Boy's first haircut......that grin. Oh my.


And now for the statement. Living in the country is amazing. It's home for me. I am at peace. I wake up and every day I feel like I am vacation when I look out and I see nothing but rolling hills and prairie and trees and my neighbors are cows. And the way the sunlight hits the hills in the morning and EVERY sunset at night? I can't even put in words. It's glorious. 

It's also 118 miles one way to Children's Mercy and when we average over 10 appointments a month and have three unexpected stays in thirty days, it's exhausting. And frightening. And just plain silliness nonsense. So, Bruce and I are moving FROM a four bedroom, two living room, giant kitchen house with original hardwood floors and wood trim with a full basement, new deck and did I mention giant kitchen TO a one bedroom apartment. But, it does have a garage. And it's only 17 miles from CMH. Smart, indeed. 

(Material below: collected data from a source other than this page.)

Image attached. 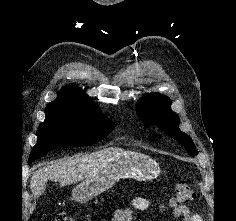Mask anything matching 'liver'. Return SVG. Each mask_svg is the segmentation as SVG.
<instances>
[{"mask_svg": "<svg viewBox=\"0 0 236 221\" xmlns=\"http://www.w3.org/2000/svg\"><path fill=\"white\" fill-rule=\"evenodd\" d=\"M124 152L120 148L109 147L91 154L68 157L51 162L50 165L36 170L30 180L34 197L41 196L48 180L67 186L91 177L111 157Z\"/></svg>", "mask_w": 236, "mask_h": 221, "instance_id": "1", "label": "liver"}]
</instances>
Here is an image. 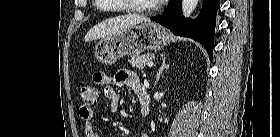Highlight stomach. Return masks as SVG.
Wrapping results in <instances>:
<instances>
[{
	"mask_svg": "<svg viewBox=\"0 0 280 137\" xmlns=\"http://www.w3.org/2000/svg\"><path fill=\"white\" fill-rule=\"evenodd\" d=\"M169 42L170 35L163 27L152 22L143 23L103 38L95 47V56L100 63L112 65L125 55L158 51Z\"/></svg>",
	"mask_w": 280,
	"mask_h": 137,
	"instance_id": "0dacf381",
	"label": "stomach"
}]
</instances>
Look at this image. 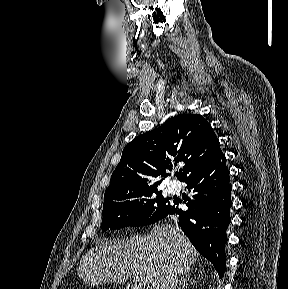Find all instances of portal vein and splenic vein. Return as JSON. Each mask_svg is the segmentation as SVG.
Returning a JSON list of instances; mask_svg holds the SVG:
<instances>
[{
	"label": "portal vein and splenic vein",
	"instance_id": "obj_1",
	"mask_svg": "<svg viewBox=\"0 0 288 289\" xmlns=\"http://www.w3.org/2000/svg\"><path fill=\"white\" fill-rule=\"evenodd\" d=\"M139 284H137V283H134V285L132 286V289H139Z\"/></svg>",
	"mask_w": 288,
	"mask_h": 289
}]
</instances>
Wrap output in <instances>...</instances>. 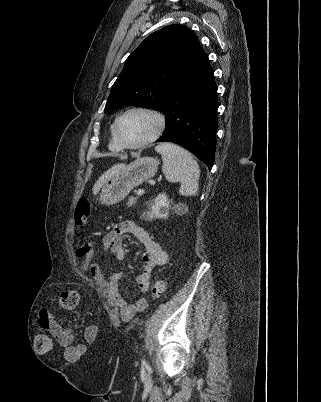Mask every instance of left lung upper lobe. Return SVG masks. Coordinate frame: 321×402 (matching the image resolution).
I'll return each mask as SVG.
<instances>
[{"mask_svg":"<svg viewBox=\"0 0 321 402\" xmlns=\"http://www.w3.org/2000/svg\"><path fill=\"white\" fill-rule=\"evenodd\" d=\"M203 55L198 38L185 26L152 33L127 58L105 112L127 105L162 111L167 96Z\"/></svg>","mask_w":321,"mask_h":402,"instance_id":"5c2ea615","label":"left lung upper lobe"}]
</instances>
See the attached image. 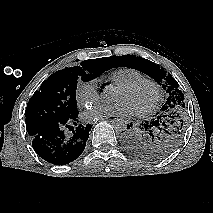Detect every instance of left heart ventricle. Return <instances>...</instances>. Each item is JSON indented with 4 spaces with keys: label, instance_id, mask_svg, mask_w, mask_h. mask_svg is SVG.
Segmentation results:
<instances>
[{
    "label": "left heart ventricle",
    "instance_id": "left-heart-ventricle-1",
    "mask_svg": "<svg viewBox=\"0 0 213 213\" xmlns=\"http://www.w3.org/2000/svg\"><path fill=\"white\" fill-rule=\"evenodd\" d=\"M154 93L150 86L143 85L134 90L118 89L115 95V101H124L130 105L133 111H139L147 108L153 101Z\"/></svg>",
    "mask_w": 213,
    "mask_h": 213
}]
</instances>
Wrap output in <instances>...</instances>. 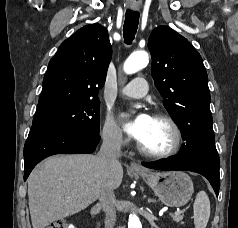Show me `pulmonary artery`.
I'll use <instances>...</instances> for the list:
<instances>
[{
  "instance_id": "1",
  "label": "pulmonary artery",
  "mask_w": 238,
  "mask_h": 228,
  "mask_svg": "<svg viewBox=\"0 0 238 228\" xmlns=\"http://www.w3.org/2000/svg\"><path fill=\"white\" fill-rule=\"evenodd\" d=\"M147 93V81L143 77H136L121 89V94L131 98H142Z\"/></svg>"
}]
</instances>
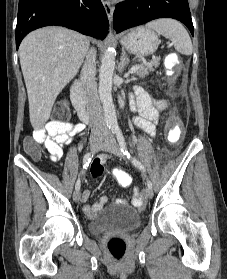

I may sound a little resistant but really I am excited for the new adventure. The new place is actually really nice, great amenities and probably just as big as my house with exception the lay out is much different. I'm already planning quirky little DIY designs and have a new sleeper couch picked out for guests, mainly aunt Kacie when she comes to town :) And of course, margarita nights because I am only a few miles from a few ladies whom I know will join me in my quest to properly utilize all the citrus fruit in my life.

John and I are the best advocates for Bruce, with exception of a couple key players at CMH, and absolutely determined to make the decisions for our son. We are partners when it comes to Bruce and friends when it comes to us. Stress and pressure has taken its toll on our relationship but there is no one else in this world I would want to make parental decisions for Bruce with. Some days, I think John feels the same.

My brother is home from deployment #2 in Afghanistan. It's a chest-swelling feeling of relief and fear and pride and bittersweet sadness because he still has 2 years, 1 month before he is out of the Marines. I have never wished time to go by so quickly in my life. I love you, brother. You are MY hero....you and your handsome nephew.